▶ _About this exercise_:
Each record must be retyped in full. No character may differ.

--- START ---

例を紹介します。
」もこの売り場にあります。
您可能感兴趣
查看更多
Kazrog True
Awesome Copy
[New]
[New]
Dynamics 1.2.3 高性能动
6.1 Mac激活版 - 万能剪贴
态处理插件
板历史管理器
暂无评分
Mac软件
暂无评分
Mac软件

--- END ---

▶ _Answer for this exercise_:
例を紹介します。
」もこの売り場にあります。
您可能感兴趣
查看更多
Kazrog True
Awesome Copy
[New]
[New]
Dynamics 1.2.3 高性能动
6.1 Mac激活版 - 万能剪贴
态处理插件
板历史管理器
暂无评分
Mac软件
暂无评分
Mac软件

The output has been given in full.